Over the next few months, LOCAD-PTS and standard culture methods will be used to investigate different parts of ISS. "A second-generation of LOCAD-PTS cartridges for the specific detection of fungi are scheduled to launch to ISS on Space Shuttle STS-123," says Anthony T. Lyons, LOCAD-PTS project manager at Marshall, the NASA center that has overseen the project since its inception and supervised getting the equipment spaceflight-ready. "With each generation of cartridges, we are getting more and more specific in what we detect. Our ultimate aim is to provide the crew with a selection of cartridges for the detection of a wide variety of target compounds, biological and chemical both inside and outside the spacecraft—something that would be especially important for long-duration missions to the Moon or to Mars."

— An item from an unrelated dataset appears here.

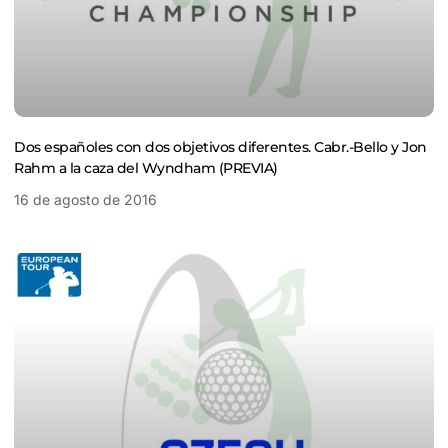
Dos españoles con dos objetivos diferentes. Cabr.-Bello y Jon
Rahm a la caza del Wyndham (PREVIA)
16 de agosto de 2016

My only question here is, if they have all these cartridges designed to check for specific things, how will they test for the things they don't know about, like (drawing on my vast knowledge gleaned from old Star Trek episodes) silicone-based lifeforms, or crystalline structures that will grow to eat Tokyo when brought back into our oxygen-nitrogen atmosphere? Or tribbles. Will they have a tribble-detection cartridge? Ahh, you're right. They won't need a tribble-detection cartridge, since the astronauts could actually see said tribbles eating their quadrotriticale. What NASA's worried about is fungi or chemicals that will eat their wires, or their astronauts. Sounds like they're on the right path with this little pocket-lab. I would still feel more comfortable, though, if I knew they had a plan for saving Tokyo, and I'd really like it if their Tokyo-saving device could fit easily into my purse. The small one.